Но ведь каждый человек должен кому-то или чему-то принадлежать.

Тогда он начал подыскивать ту среду, которая бы соответствовала его умонастроению, чтобы не переживать постоянных надрывов. В конце концов судьба его не была каким-то исключительным явлением, смутные времена во множестве порождали ему подобных.

Вильмут приехал ненадолго в город, рассчитался с работой и уехал навсегда в деревню. Он, будто заведенный, повторял: в доме обязательно должен быть мужчина. Лео не отважился спросить: а как же лесные братья? Возможно, Вильмут сумел договориться с ними, может, пообещал посильную помощь, и лесным братьям было полезно, чтобы кто-то из сочувствующих, как честный человек, ходил свободно по земле. Соберет новости, сможет предупредить. Возлагать надежду лишь на робкую бабью рать не приходилось. Видимо, они относились к Вильмуту с большим уважением, чем к Лео: хозяйский сын родового хутора, да и происхождения вполне благопристойного. Происхождение Лео было туманным, и своего хутора за плечами он тоже не имел. Ему пришлось бы слушаться бродивших по лесу хозяйских сынков: пусть побочный сын батрачки знает свое место и подчиняется нашей воле. У Лео в сравнении с Вильмутом были и другие минусы, одичавшие мужики потребовали бы от него проявления идейности: у него было истинное эстонское образование, Вильмут же в гимназии не учился. Кто еще обязан был служить опорой отчаявшимся душам и находить оправдание их злодеяниям? Вильмут оставался человеком будничных забот, от него, может, и не ждали, чтобы он задумывался о более общих вещах и подкреплял упавший боевой дух. Когда-то он с оружием в руках выступил за свой хутор — тот не человек, кто не защищает родной очаг, — но сегодня все это стало бессмысленным, и замаранные кровью лесные братья находились в страшном тупике.

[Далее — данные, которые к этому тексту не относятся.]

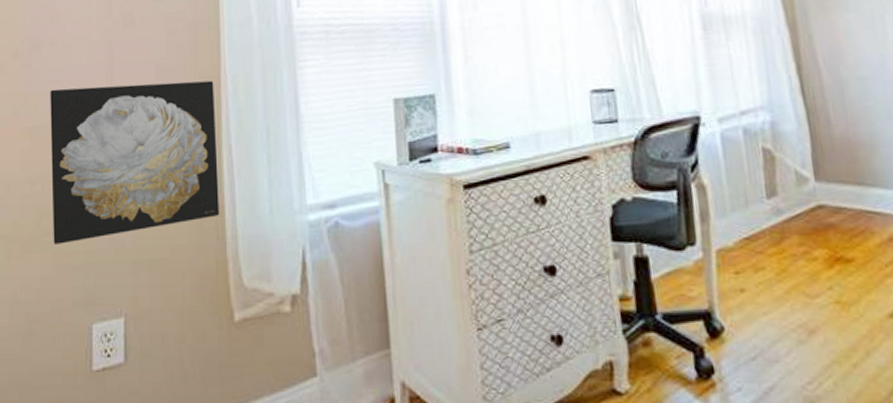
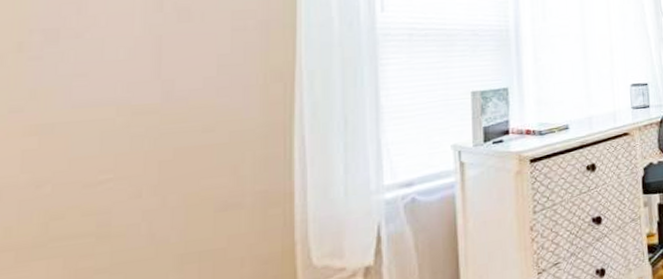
wall art: present [50,80,220,244] -> none [66,76,288,249]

Лео всегда понимал, что Вильмут лучше его способен вживаться в любую обстановку. Он завидовал присутствию духа и общительной натуре Вильмута. Непривычная среда его не пугала, он не смущался, если случалось выглядеть среди других чужеродным телом, оставался естественным — такое уж он созданье, хотите — любите, хотите — казните. В доме бывшей невесты Вильмута, у барышни в розовом платье, Лео со страхом наблюдал за иронической усмешкой отца девушки, но Вильмут подобных повисших в воздухе знаков и взглядов не замечал — его счастье. Лео ясно представил, как Вильмут не раз сидел там за столом с простодушной улыбкой на лице, пальцы на струнах гуслей, убежденный, что принес в жизнь этих людей спокойствие и уверенность и что всем должно быть радостно от его присутствия. Настраиваться на чужую волну он не желал.

Да, Лео завидовал цельности Вильмута. В их продолжавшейся до сих пор дружбе было много граней, волнообразных и просто кривых, зазубренных и надтреснутых, но одна кромка была словно бы отполирована и на века не тронута пылью — Лео чувствовал себя в обществе Вильмута самим собой.

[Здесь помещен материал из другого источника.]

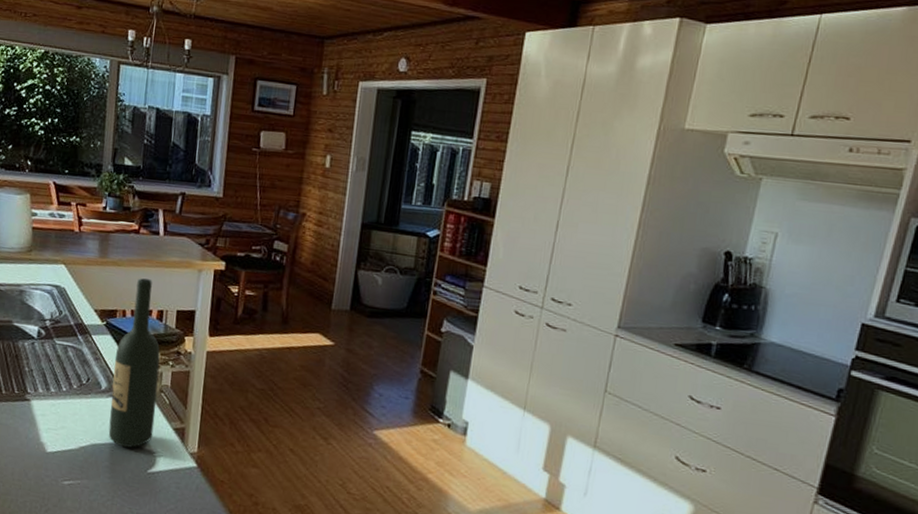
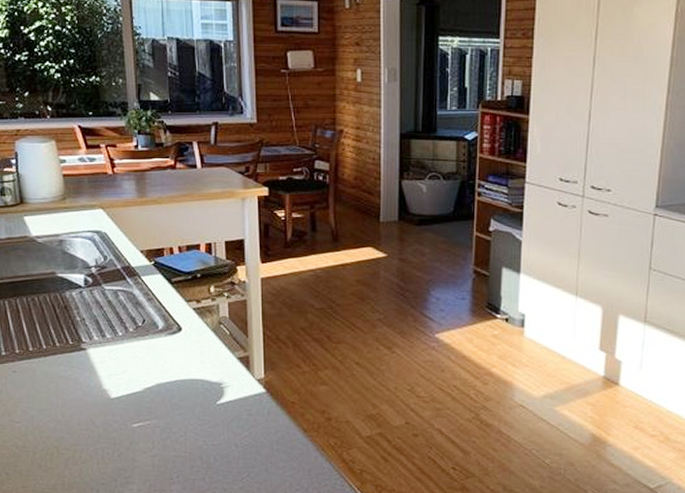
wine bottle: present [108,278,161,448] -> none [168,214,217,382]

Может, следовало постоянно брать пример с Вильмута и посылать к черту сомнения. Но, может, и Вильмут не смог бы жить столь свободно, если бы он отмахнулся от советов и предостережений друга! Лео был всегда готов подать Вильмуту свой фонарь. Во имя того, чтобы никто из них не спотыкался.

После того как Вильмут насовсем покинул город, Лео почувствовал себя крайне одиноким. Он то и дело спрашивал себя: к кому я все же принадлежу?